Texte fourni:
--
Les missionnaires se rendirent vite compte qu’ils créaient une confusion et perdaient le contrôle sur la doctrine qu’ils entendaient apporter. Celle-ci risquait de faire l’objet d’une appropriation « sauvage » du christianisme par les Indiens. Le problème s’était déjà posé en Europe pour la confection de catéchismes et manuels de confession en langue vulgaire. Il fallait se mettre d’accord sur le message exact à transmettre, puis sur les mots à utiliser pour le transmettre. Et souvent, la normalisation de la langue est allée de pair avec l’évangélisation. Un quechua standard a ainsi émergé sous la plume des missionnaires des XVIIe et XVIIIe siècles.

 

Tous ces mots n’existaient pas : corps ; croire ; vérité ; animal ; humanité ; âme ; dignité ; création…

En quechua comme dans beaucoup de langues, ces mots n’existaient pas avant l’arrivée des missionnaires. Comment alors traduire le christianisme, et son enfant, la Déclaration des droits de l’homme ?

Il fallait donc d’abord traduire cela : corps, croire, vérité, humanité, animal, âme, dignité, création… et travail. Car il y a des mots pour bêcher, bâtir, coudre, mais pas pour « travailler ». Et d’autres mots encore.

 

Par exemple, quand les prêtres demandaient aux catéchumènes : est-ce que tu crois en Dieu ? Il leur était difficile de répondre puisque la croyance n’est pas une option intellectuelle.

Les athées parlent souvent de Dieu comme s’il existait parce qu’ils sont profondément imprégnés de l’idée de dieu. Croire ou ne pas croire en dieu sont les deux versant d’une même attitude, d’une même croyance. Quand on n’a pas de mot pour croire, ni de mot pour dieu, croire en dieu est difficile, mais ne pas croire en dieu ne l’est pas moins.

 

Il fallait faire intégrer aux locuteurs du quechua de nouvelles bases : que le monde réel se réduit au monde mesurable - les autres dimensions appartenant au champ de l’imaginaire ou au champ du mensonge. Que les idées sont dans la tête, et les sentiments dans le cœur.

Mon rôle n’est il pas plus grand que ce que vous croyiez ? Je transforme la personne qui reçoit le message que je porte : je transforme sa vision d’elle-même, sa façon de ressentir sa vie intérieure et son rapport aux autres, même sur un plan instinctif, physique.

Rappelez-vous, rappelle-toi à quel point l’idée même de « pensée » est bizarre. Qu’est-ce qu’une pensée ? Est-ce un sentiment ? Où s’arrête le physique et où commence le mental ? Comment et où le cœur se différentie-t-il de la raison ?

Les catégories de la langue témoignent de grandes différences quant à la description du « vécu », de l’expérience intérieure.
--
Entrées extraites:
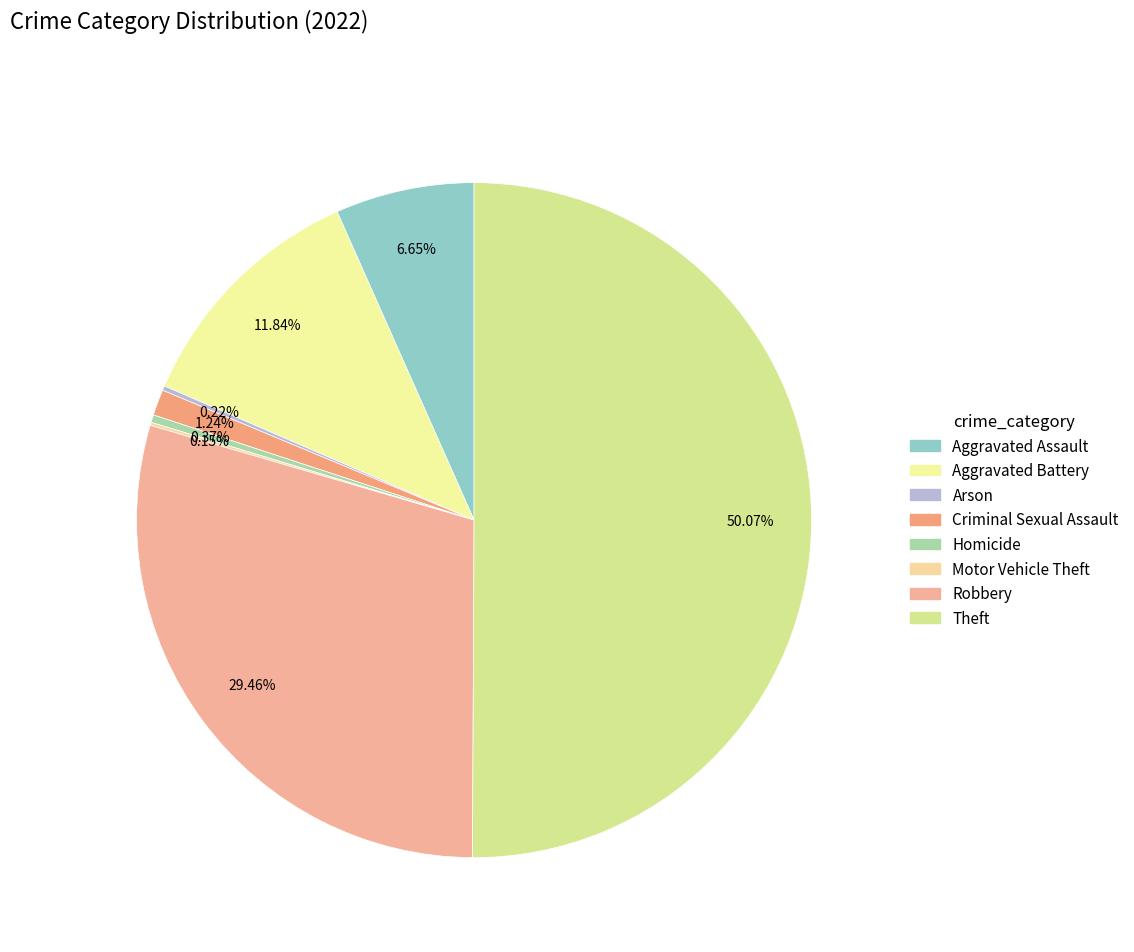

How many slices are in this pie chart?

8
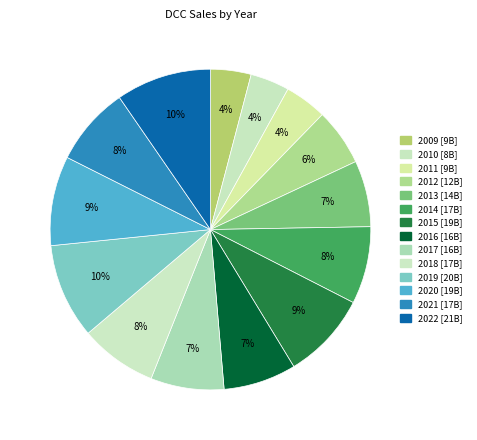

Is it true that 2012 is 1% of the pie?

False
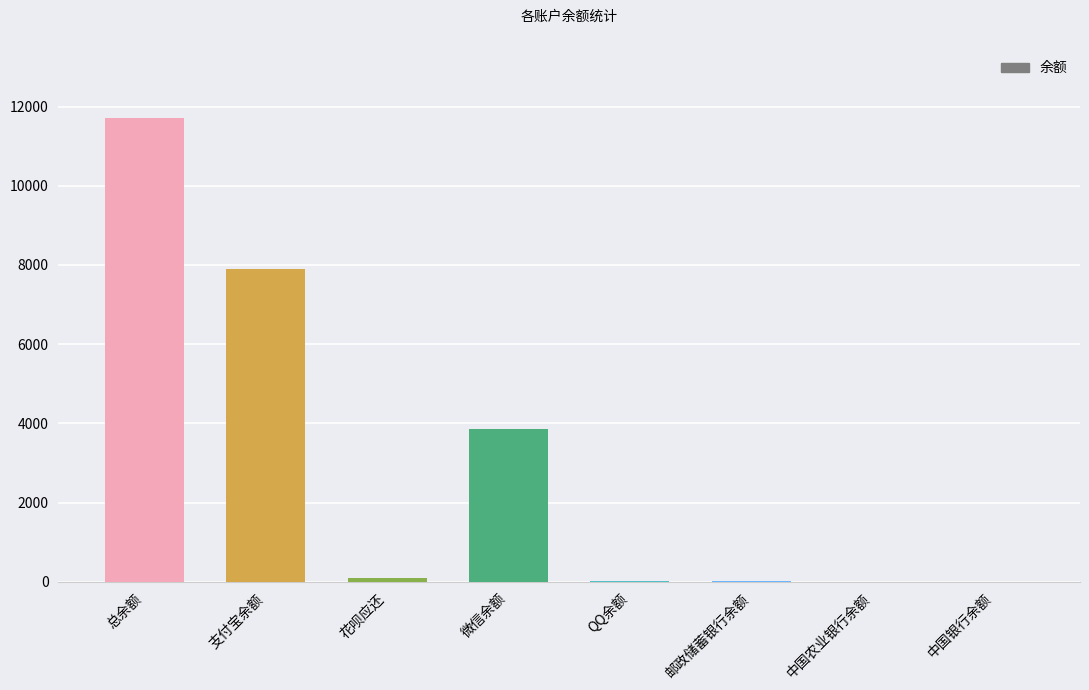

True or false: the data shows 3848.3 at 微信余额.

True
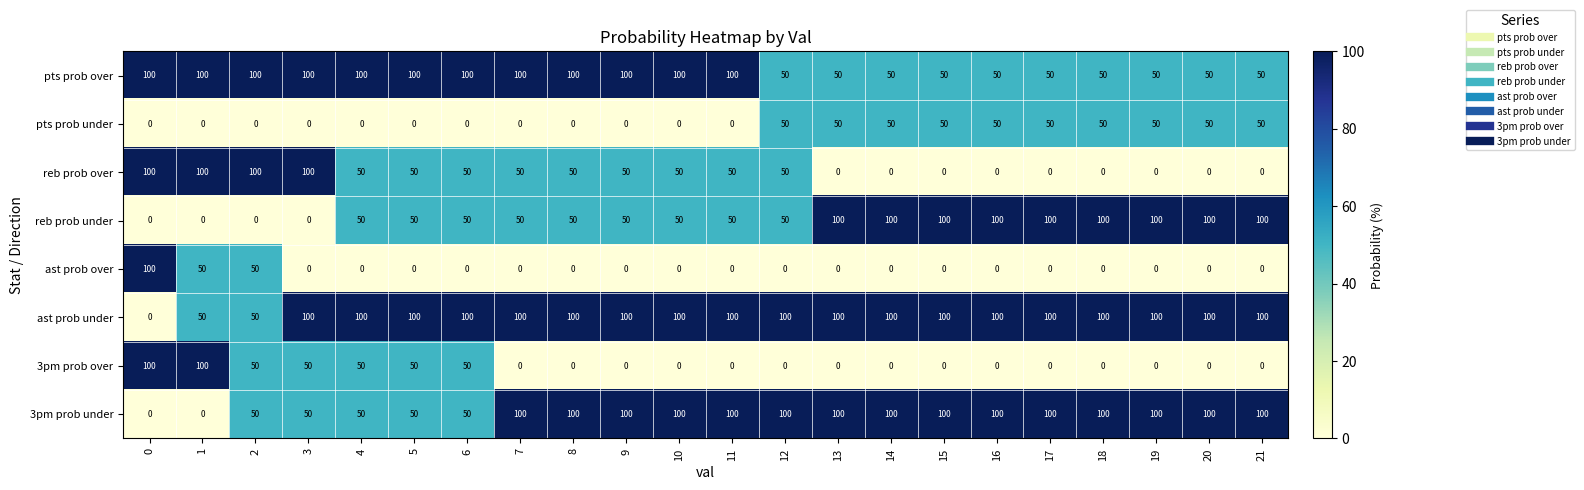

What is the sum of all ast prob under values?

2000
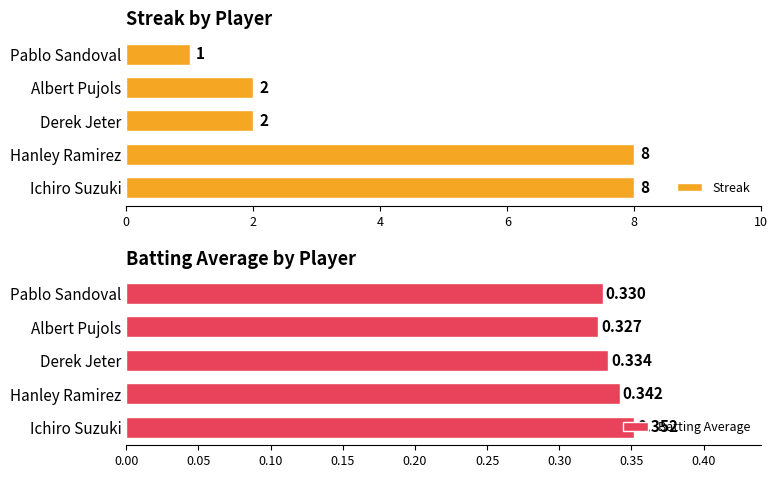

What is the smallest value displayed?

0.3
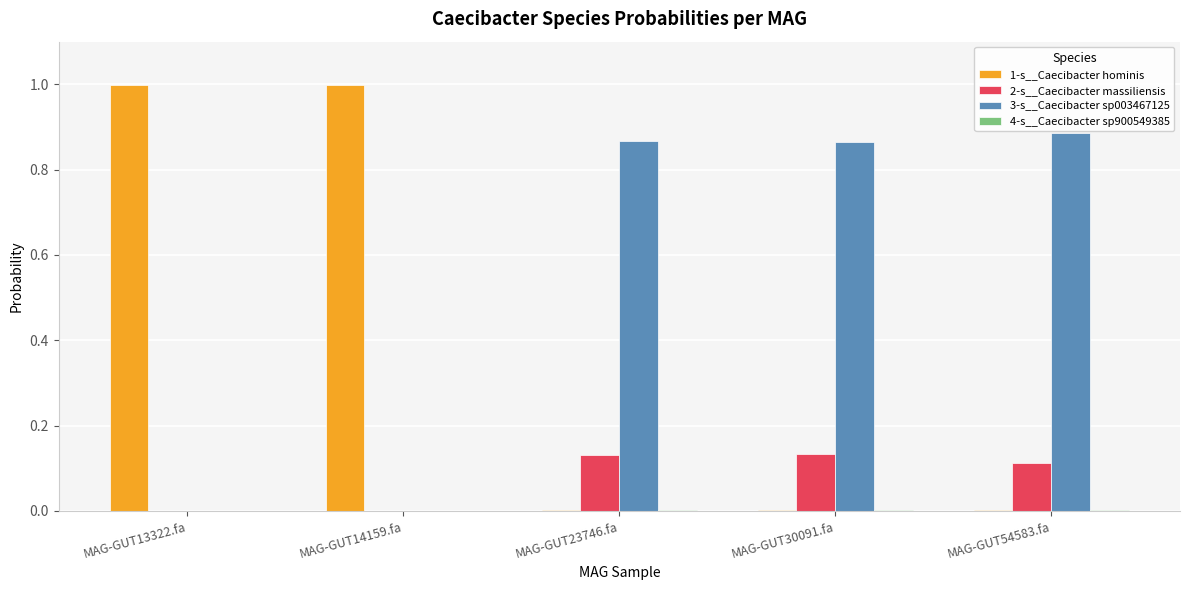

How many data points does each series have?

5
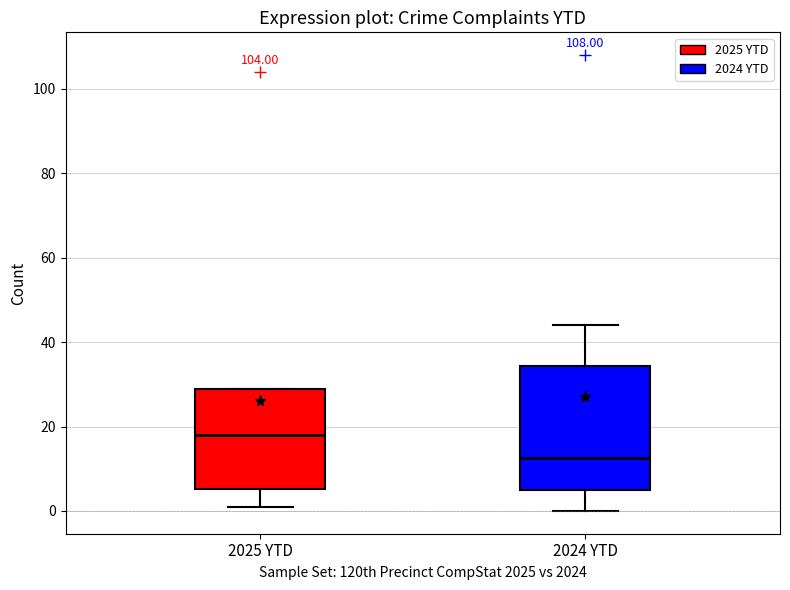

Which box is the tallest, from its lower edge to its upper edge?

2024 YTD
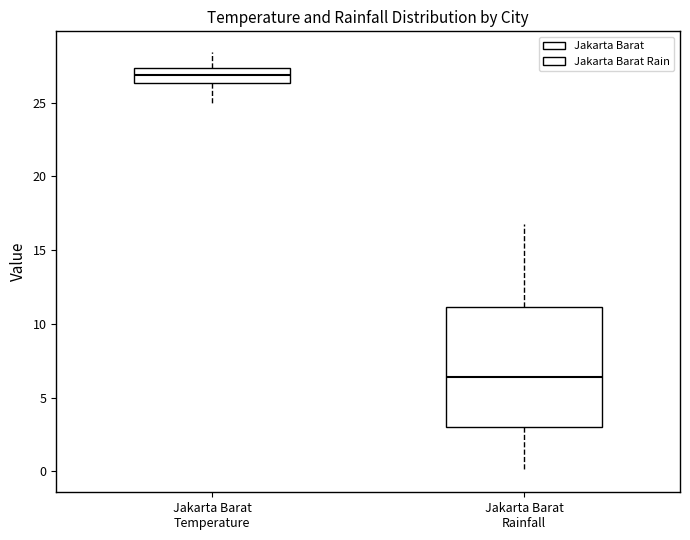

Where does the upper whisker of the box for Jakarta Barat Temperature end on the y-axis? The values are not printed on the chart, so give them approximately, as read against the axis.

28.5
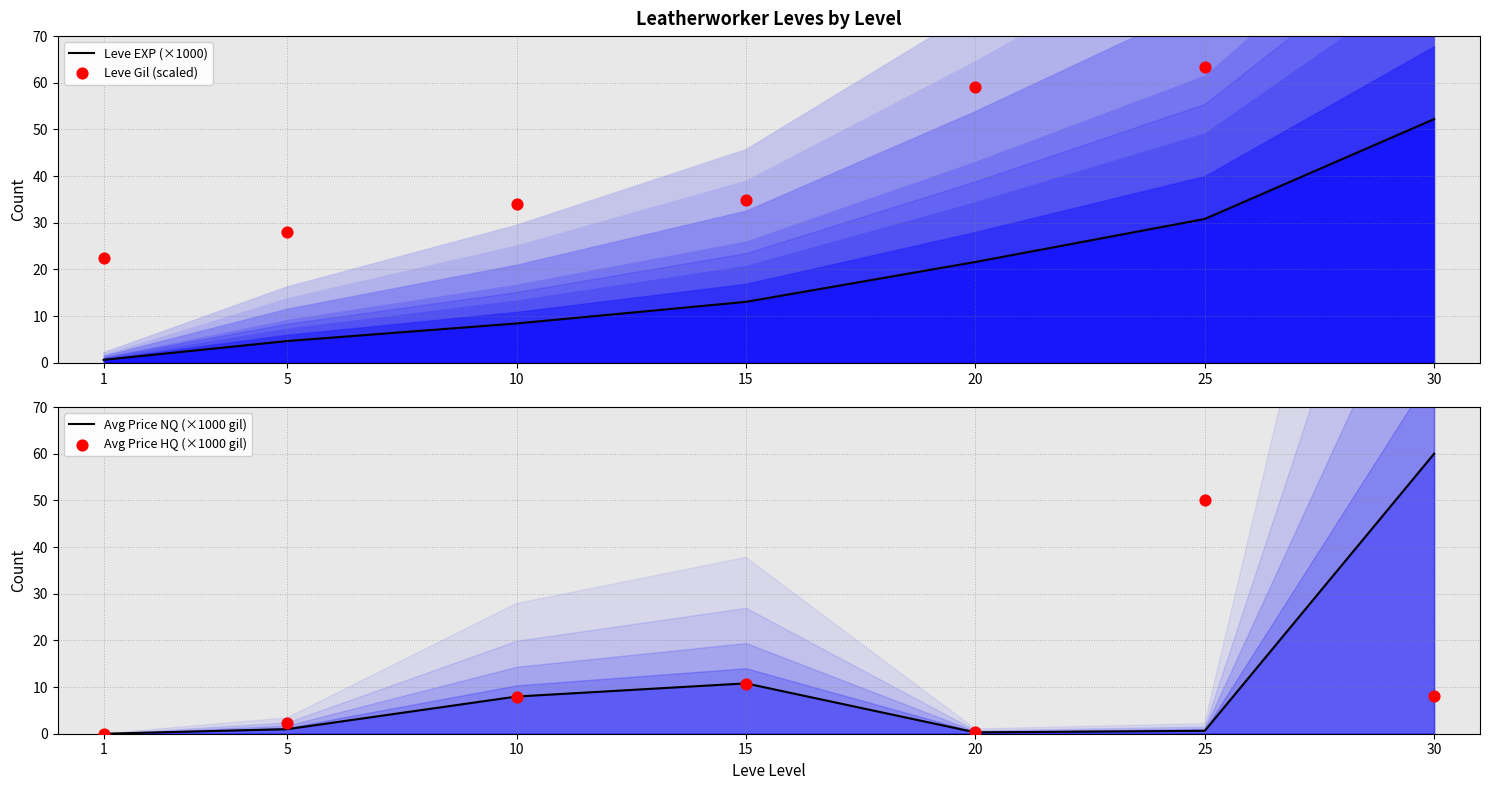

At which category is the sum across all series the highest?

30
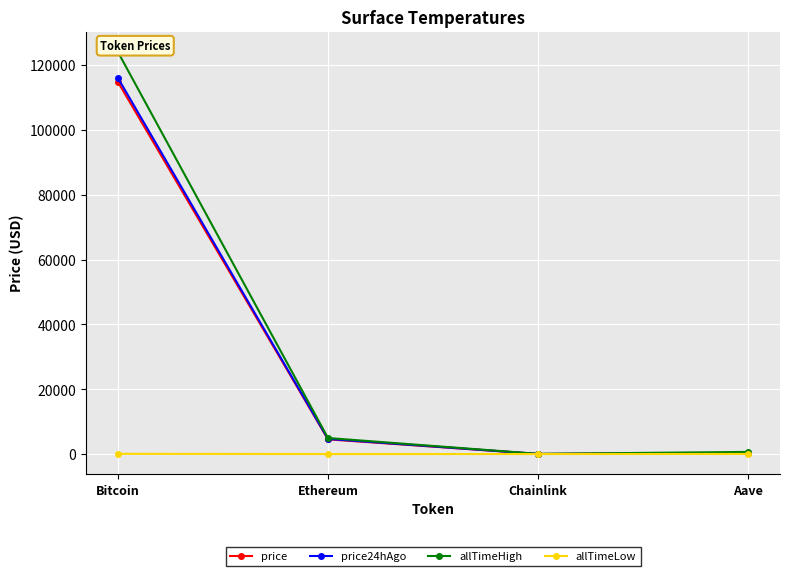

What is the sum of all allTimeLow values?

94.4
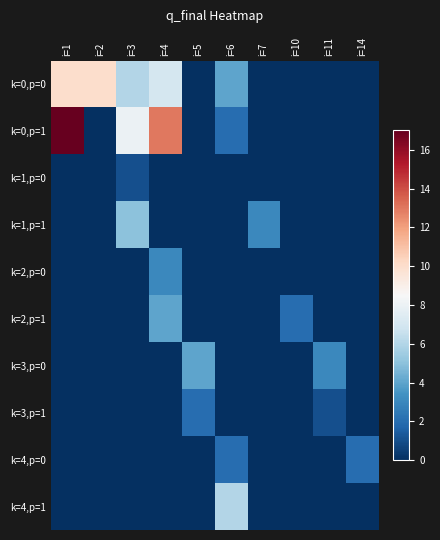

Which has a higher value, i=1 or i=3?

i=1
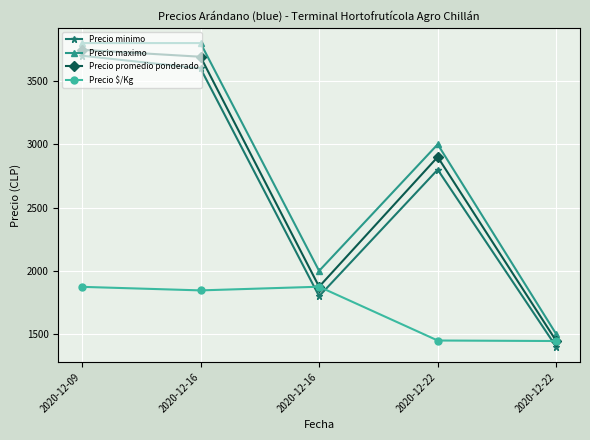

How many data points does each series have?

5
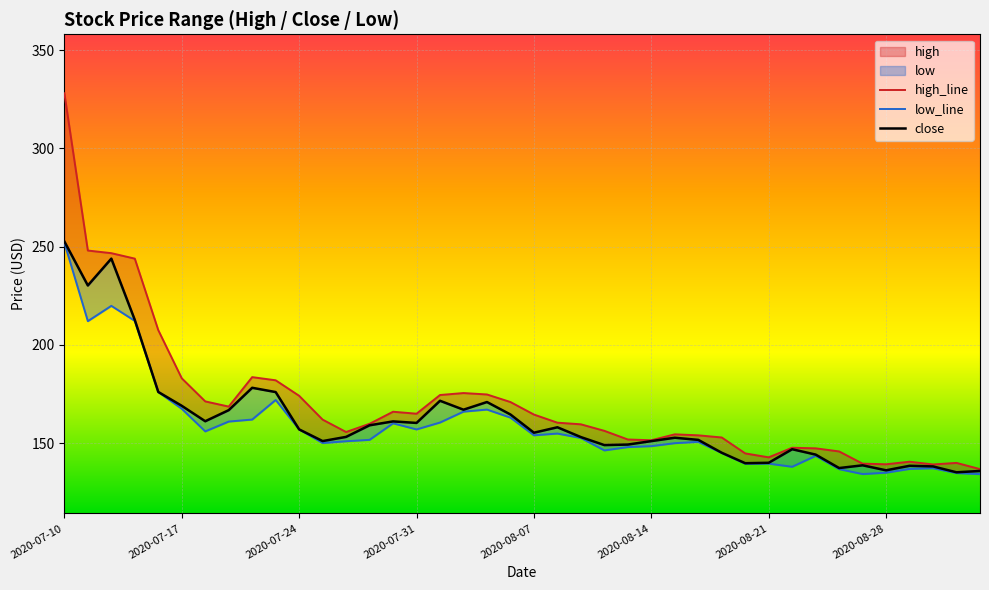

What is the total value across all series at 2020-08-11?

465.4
--
Travail demandé:
[1] Dans le texte sur la traduction du christianisme en quechua, relevez tous les mots énumérés dans la phrase qui commence par « Tous ces mots n'existaient pas ».
[2] D'après le texte sur la traduction du christianisme en quechua, répondez brièvement :
(a) Quelle forme de quechua a émergé sous la plume des missionnaires, et à quels siècles ?
(b) Quel verbe n'a pas d'équivalent en quechua, alors qu'il existe des mots pour bêcher, bâtir et coudre ?
(c) Où se trouvent les idées et où se trouvent les sentiments, selon les nouvelles bases à faire intégrer aux locuteurs du quechua ?

Réponses dans l'ordre:
[1] corps, croire, vérité, animal, humanité, âme, dignité, création

[2]
(a) Un quechua standard, aux XVIIe et XVIIIe siècles.
(b) Travailler.
(c) Les idées sont dans la tête, les sentiments dans le cœur.